Stalking, la perseguita per mesi con chiamate e messaggi arrivando ad appostarsi ogni giorno sotto casa sua: arrestato un uomo

Le forze dell'ordine sono entrate in azione negli scorsi giorni a Belluno, dove il personale della questura è intervenuto anche per un caso di maltrattamenti in famiglia – che ha portato all'allontanamento dalla casa familiare di un uomo

Stalking, la perseguita per mesi con chiamate e messaggi arrivando ad appostarsi ogni giorno sotto casa sua
di Redazione

BELLUNO. Stalking e maltrattamenti in famiglia: doppio intervento negli scorsi giorni per le forze dell'ordine a Belluno. A riportare l'accaduto è la questura della città capoluogo, i cui operatori sono entrati in azione fermando i responsabili.

 

Il primo intervento, dicono, riguarda un arresto in flagranza per atti persecutori (stalking) avvenuto il 9 gennaio scorso, a seguito delle numerose segnalazioni effettuate dalla vittima.

 

La donna ha infatti riferito di continui tentativi di contatto, tramite social network e telefono, da parte dell'indagato, condotte persecutorie che, dal mese di settembre, si erano intensificate al punto che l'uomo aveva iniziato ad appostarsi quotidianamente sotto l'abitazione dove la vittima lavora e vive.
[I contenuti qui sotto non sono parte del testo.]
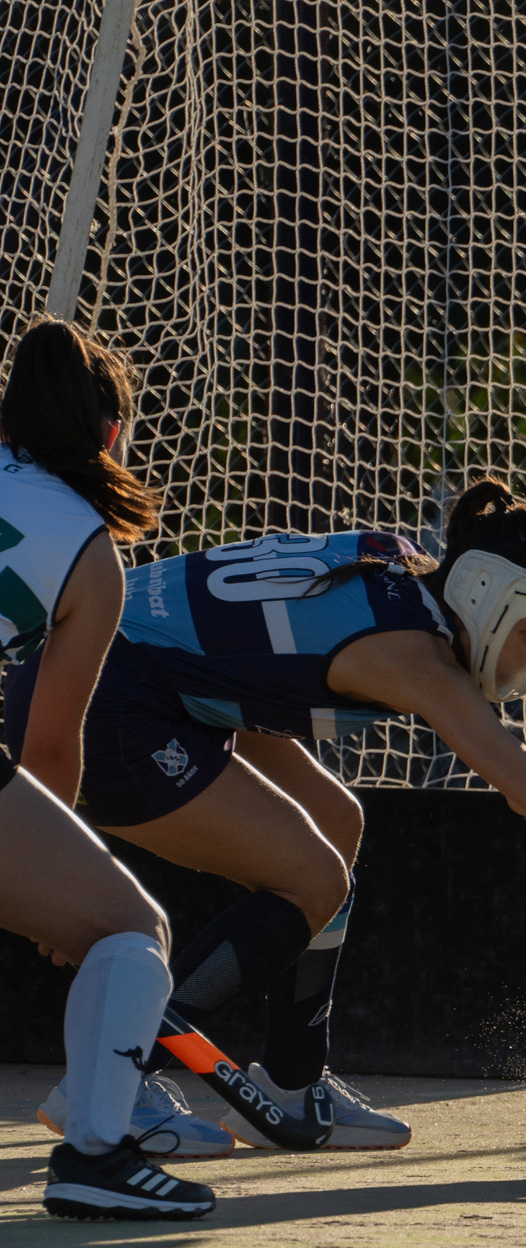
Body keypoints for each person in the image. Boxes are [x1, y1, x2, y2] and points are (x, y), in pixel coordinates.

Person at [5, 477, 526, 1152]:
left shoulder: (407, 573)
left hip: (150, 679)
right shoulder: (414, 656)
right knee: (312, 878)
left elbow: (235, 639)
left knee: (336, 821)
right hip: (112, 698)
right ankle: (116, 1081)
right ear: (485, 597)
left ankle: (291, 1083)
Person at [0, 318, 214, 1219]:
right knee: (131, 928)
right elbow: (49, 749)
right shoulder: (90, 551)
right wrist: (59, 890)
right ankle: (96, 1156)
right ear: (110, 433)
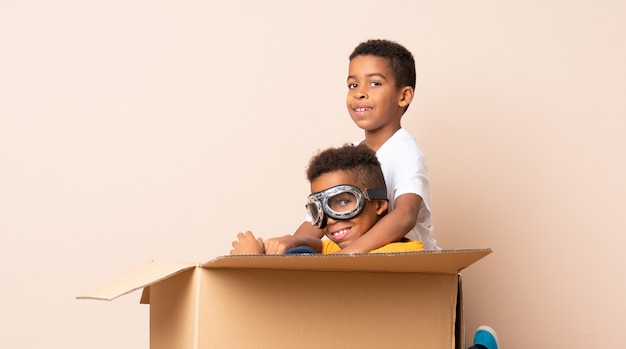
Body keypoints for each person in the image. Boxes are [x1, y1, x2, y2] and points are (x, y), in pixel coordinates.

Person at [263, 39, 439, 254]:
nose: (359, 93)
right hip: (366, 266)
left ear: (403, 96)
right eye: (353, 85)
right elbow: (318, 220)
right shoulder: (352, 157)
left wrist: (347, 255)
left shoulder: (404, 151)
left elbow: (405, 215)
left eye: (374, 83)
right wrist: (289, 244)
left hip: (415, 267)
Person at [230, 144, 424, 255]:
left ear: (379, 204)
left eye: (343, 202)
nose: (330, 219)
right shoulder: (342, 248)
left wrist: (252, 261)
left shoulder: (399, 254)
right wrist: (292, 241)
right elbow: (320, 245)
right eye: (319, 208)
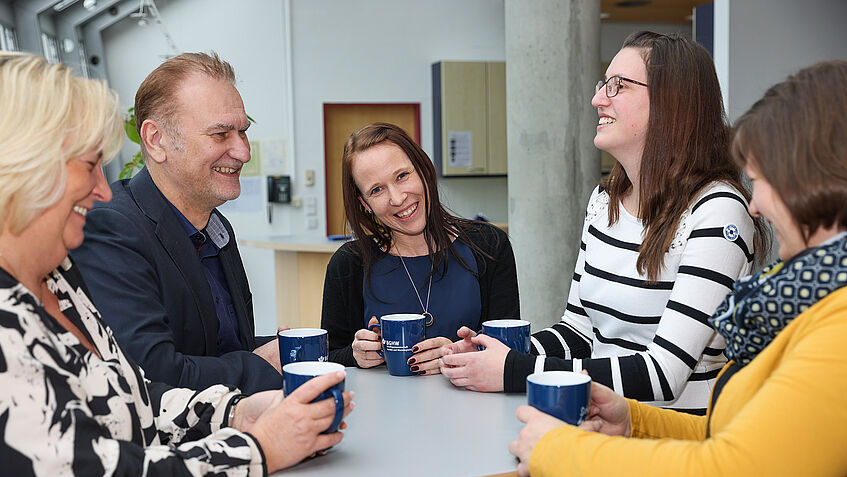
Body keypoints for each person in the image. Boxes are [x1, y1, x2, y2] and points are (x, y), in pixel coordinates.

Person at [0, 51, 353, 475]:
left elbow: (130, 394)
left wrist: (232, 414)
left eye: (242, 131)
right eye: (90, 165)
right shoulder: (107, 232)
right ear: (21, 169)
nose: (102, 189)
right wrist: (258, 448)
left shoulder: (60, 281)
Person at [509, 59, 847, 477]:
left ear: (813, 181)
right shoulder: (813, 296)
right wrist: (636, 421)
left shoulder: (838, 319)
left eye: (762, 182)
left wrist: (557, 450)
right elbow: (732, 434)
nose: (755, 205)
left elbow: (731, 465)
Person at [441, 31, 767, 413]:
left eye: (618, 86)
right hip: (605, 421)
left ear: (670, 104)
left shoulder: (717, 209)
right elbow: (578, 333)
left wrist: (515, 368)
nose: (598, 99)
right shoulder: (605, 201)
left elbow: (664, 374)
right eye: (603, 84)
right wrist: (487, 354)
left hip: (680, 441)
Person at [70, 52, 281, 394]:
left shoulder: (217, 228)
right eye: (220, 134)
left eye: (243, 132)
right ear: (156, 140)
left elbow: (218, 348)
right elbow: (150, 372)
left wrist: (283, 348)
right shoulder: (111, 228)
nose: (243, 152)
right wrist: (259, 365)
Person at [321, 122, 519, 373]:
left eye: (402, 176)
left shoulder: (488, 245)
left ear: (423, 170)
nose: (397, 198)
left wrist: (457, 352)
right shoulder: (349, 263)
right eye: (377, 190)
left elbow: (511, 351)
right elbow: (328, 357)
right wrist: (355, 354)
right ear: (365, 204)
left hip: (475, 407)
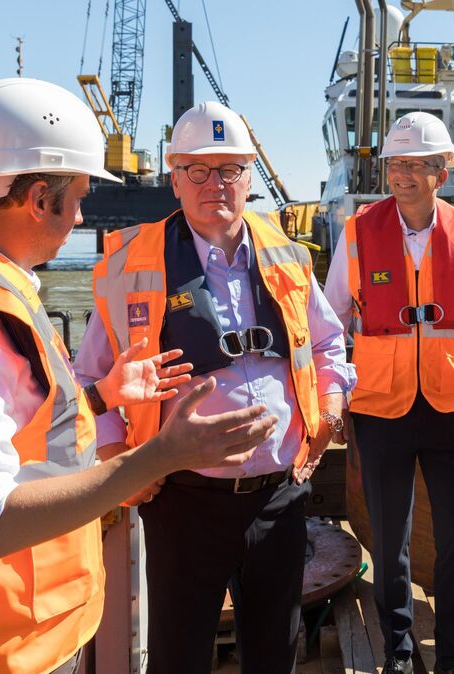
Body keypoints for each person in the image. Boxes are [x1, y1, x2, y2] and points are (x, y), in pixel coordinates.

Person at [0, 78, 275, 674]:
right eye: (79, 196)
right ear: (39, 198)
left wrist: (100, 395)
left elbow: (13, 427)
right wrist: (160, 456)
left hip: (29, 629)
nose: (82, 215)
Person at [75, 100, 355, 674]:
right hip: (181, 500)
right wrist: (114, 456)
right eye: (198, 171)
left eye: (229, 170)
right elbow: (90, 378)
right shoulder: (131, 263)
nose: (215, 185)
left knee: (276, 653)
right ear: (174, 178)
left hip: (279, 497)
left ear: (250, 176)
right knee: (177, 656)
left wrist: (328, 408)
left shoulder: (286, 254)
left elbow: (328, 342)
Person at [325, 111, 454, 674]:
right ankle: (397, 650)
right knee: (390, 541)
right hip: (379, 408)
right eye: (396, 164)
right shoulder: (357, 233)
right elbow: (330, 322)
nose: (403, 176)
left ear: (443, 171)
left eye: (417, 165)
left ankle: (453, 655)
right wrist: (335, 398)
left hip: (450, 409)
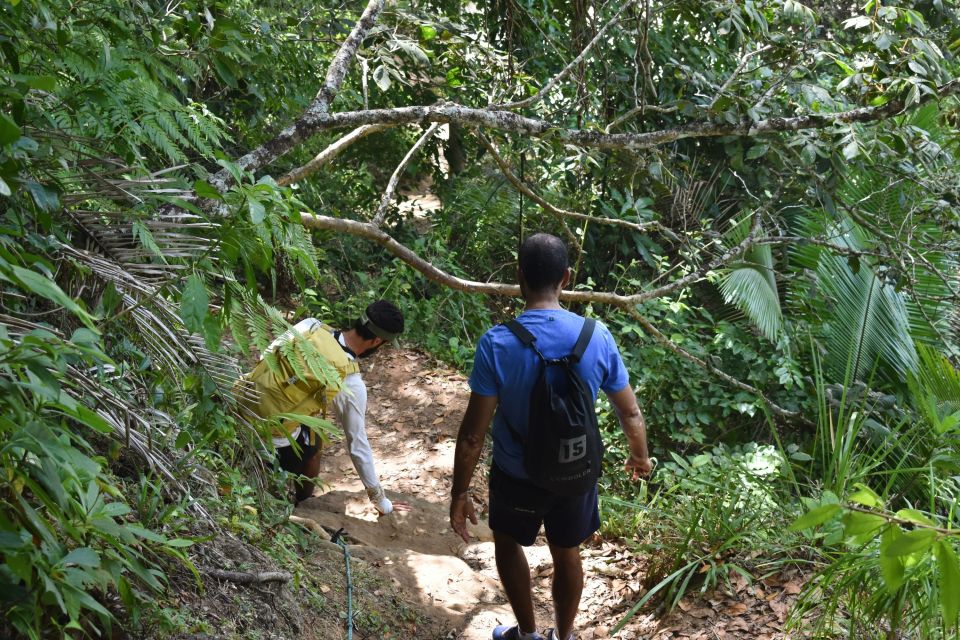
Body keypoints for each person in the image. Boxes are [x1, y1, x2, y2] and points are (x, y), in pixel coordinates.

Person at [449, 234, 652, 640]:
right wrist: (640, 457)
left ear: (518, 276)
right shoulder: (597, 336)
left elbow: (473, 435)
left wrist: (460, 490)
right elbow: (629, 411)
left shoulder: (497, 342)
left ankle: (526, 635)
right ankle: (564, 635)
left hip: (516, 473)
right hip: (574, 470)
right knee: (567, 551)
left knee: (508, 544)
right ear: (567, 277)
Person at [240, 300, 407, 515]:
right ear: (376, 341)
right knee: (316, 431)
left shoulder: (311, 326)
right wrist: (381, 501)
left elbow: (266, 356)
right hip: (272, 441)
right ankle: (304, 503)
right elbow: (357, 444)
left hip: (239, 405)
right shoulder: (349, 380)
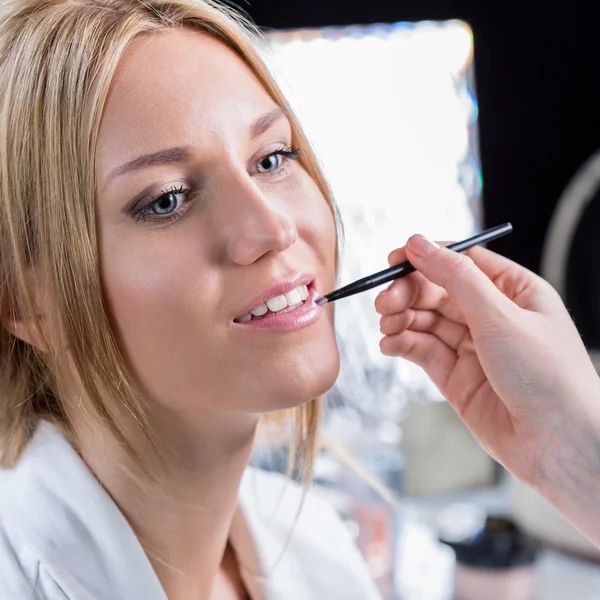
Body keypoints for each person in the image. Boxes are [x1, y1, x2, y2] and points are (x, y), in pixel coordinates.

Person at [0, 2, 599, 600]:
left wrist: (575, 455)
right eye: (167, 200)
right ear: (27, 301)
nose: (273, 227)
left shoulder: (317, 545)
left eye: (271, 158)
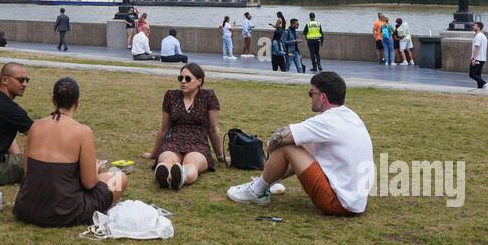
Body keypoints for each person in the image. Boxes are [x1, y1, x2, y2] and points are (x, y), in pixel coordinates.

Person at [227, 71, 373, 217]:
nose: (310, 97)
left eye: (311, 93)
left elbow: (283, 136)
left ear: (323, 97)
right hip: (355, 201)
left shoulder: (328, 120)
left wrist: (272, 144)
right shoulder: (350, 116)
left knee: (287, 146)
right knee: (307, 143)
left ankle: (257, 190)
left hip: (339, 203)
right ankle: (266, 183)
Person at [14, 77, 127, 227]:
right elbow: (89, 183)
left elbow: (28, 172)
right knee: (120, 178)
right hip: (65, 212)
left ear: (53, 100)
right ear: (77, 103)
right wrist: (95, 170)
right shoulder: (83, 132)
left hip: (27, 207)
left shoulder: (35, 127)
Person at [150, 62, 225, 190]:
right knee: (167, 161)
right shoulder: (171, 96)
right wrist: (153, 154)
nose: (183, 81)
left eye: (188, 78)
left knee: (191, 163)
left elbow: (213, 129)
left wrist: (220, 156)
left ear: (199, 81)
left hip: (198, 144)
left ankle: (182, 177)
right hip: (174, 142)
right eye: (181, 78)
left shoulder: (208, 97)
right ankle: (164, 177)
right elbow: (164, 129)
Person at [469, 20, 488, 89]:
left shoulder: (478, 36)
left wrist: (473, 58)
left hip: (477, 58)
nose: (473, 27)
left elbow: (476, 47)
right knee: (478, 75)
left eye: (474, 26)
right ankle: (480, 89)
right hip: (482, 59)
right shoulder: (483, 36)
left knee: (472, 74)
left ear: (478, 27)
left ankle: (485, 84)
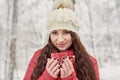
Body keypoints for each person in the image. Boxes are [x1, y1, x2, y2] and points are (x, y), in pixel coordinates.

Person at [23, 0, 100, 80]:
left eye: (66, 32)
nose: (60, 40)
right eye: (55, 33)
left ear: (73, 34)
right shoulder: (38, 57)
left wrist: (70, 78)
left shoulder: (90, 61)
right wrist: (47, 77)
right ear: (50, 35)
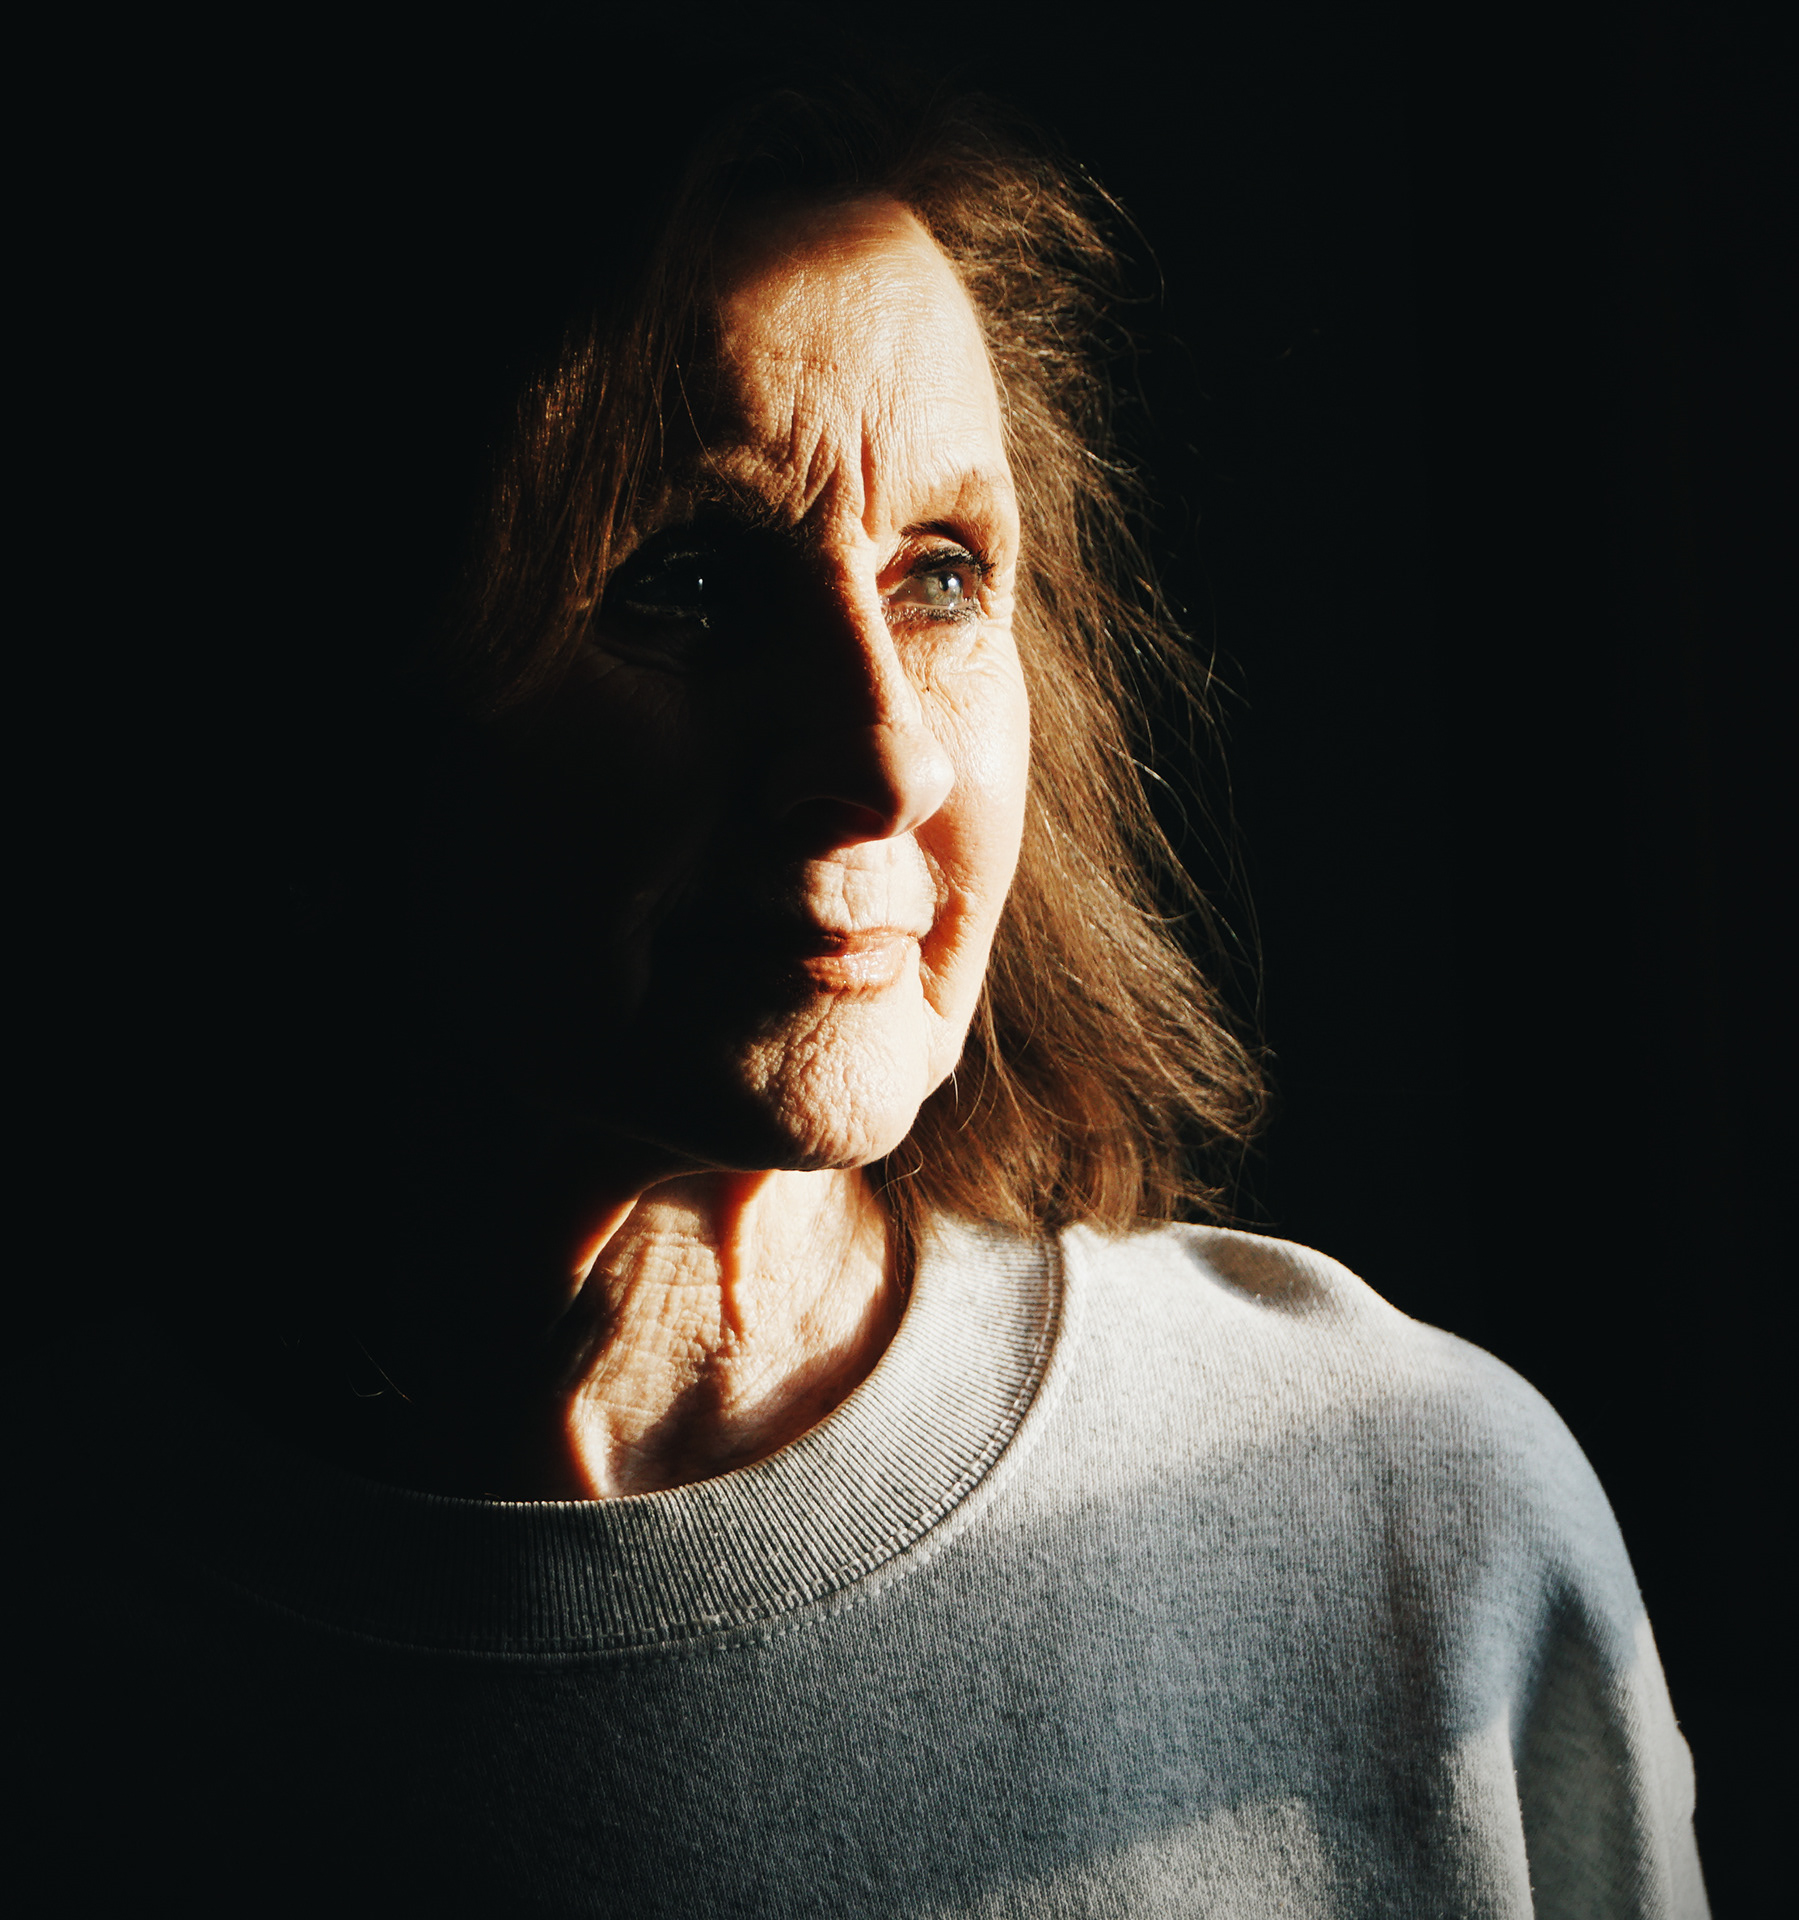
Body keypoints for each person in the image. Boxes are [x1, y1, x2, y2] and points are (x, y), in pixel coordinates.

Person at [96, 61, 1709, 1917]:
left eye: (941, 577)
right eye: (687, 587)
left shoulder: (1411, 1527)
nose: (883, 760)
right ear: (333, 709)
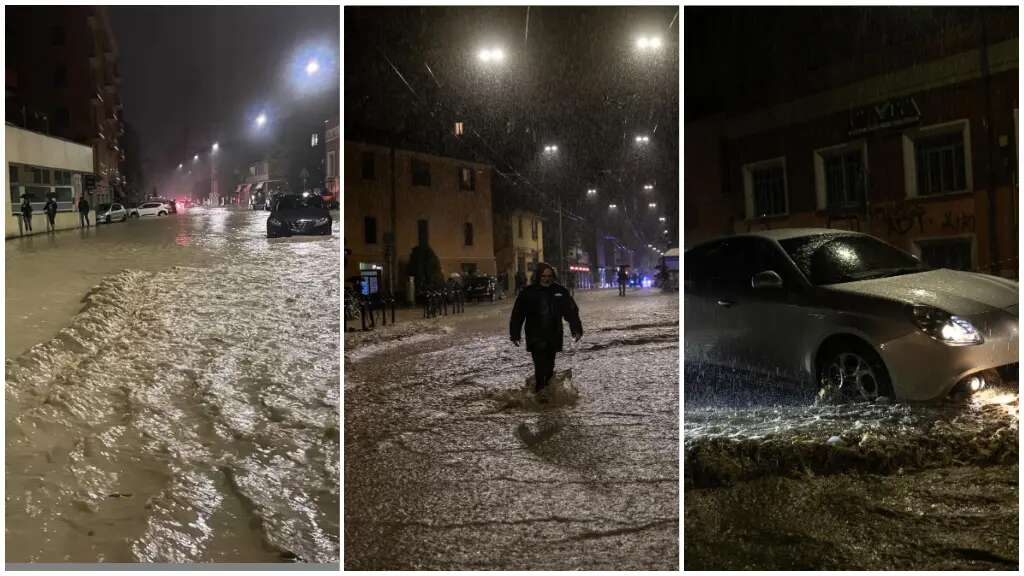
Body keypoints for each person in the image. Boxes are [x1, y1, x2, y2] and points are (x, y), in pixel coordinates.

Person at [509, 262, 583, 398]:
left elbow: (571, 311)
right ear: (538, 276)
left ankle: (547, 392)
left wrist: (576, 329)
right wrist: (515, 334)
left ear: (553, 276)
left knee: (549, 366)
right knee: (539, 366)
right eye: (543, 276)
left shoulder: (560, 291)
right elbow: (517, 314)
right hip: (535, 335)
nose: (546, 279)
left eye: (549, 276)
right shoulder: (528, 293)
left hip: (553, 334)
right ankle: (539, 391)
A seguito dell'udienza di convalida, l'Autorità giudiziaria ha disposto la misura cautelare del divieto di avvicinamento con applicazione del braccialetto elettronico.

 

Il secondo intervento riguarda invece l'esecuzione della misura cautelare dell'allontanamento dalla casa familiare, con divieto di avvicinamento e applicazione del braccialetto elettronico, emessa dall'Autorità giudiziaria su richiesta della procura nei confronti di un uomo, a seguito delle denunce per maltrattamenti in famiglia da parte della moglie e della figlia maggiorenne.

 

L'intervento ha avuto inizio il 27 dicembre 2025, giorno in cui la donna con i suoi quattro figli si è recata in questura a Belluno per chiedere aiuto. Le indagini condotte dalla squadra mobile, coordinata dalla procura, hanno consentito di ricostruire i maltrattamenti posti in essere dall'uomo nel corso degli anni. Il nucleo familiare è stato dunque collocato inizialmente in una struttura protetta e, nella giornata del 13 gennaio, gli agenti hanno dato esecuzione all'ordinanza cautelare. Nei confronti dell'uomo il questore ha emanato anche la misure di prevenzione dell'ammonimento per maltrattamenti in famiglia.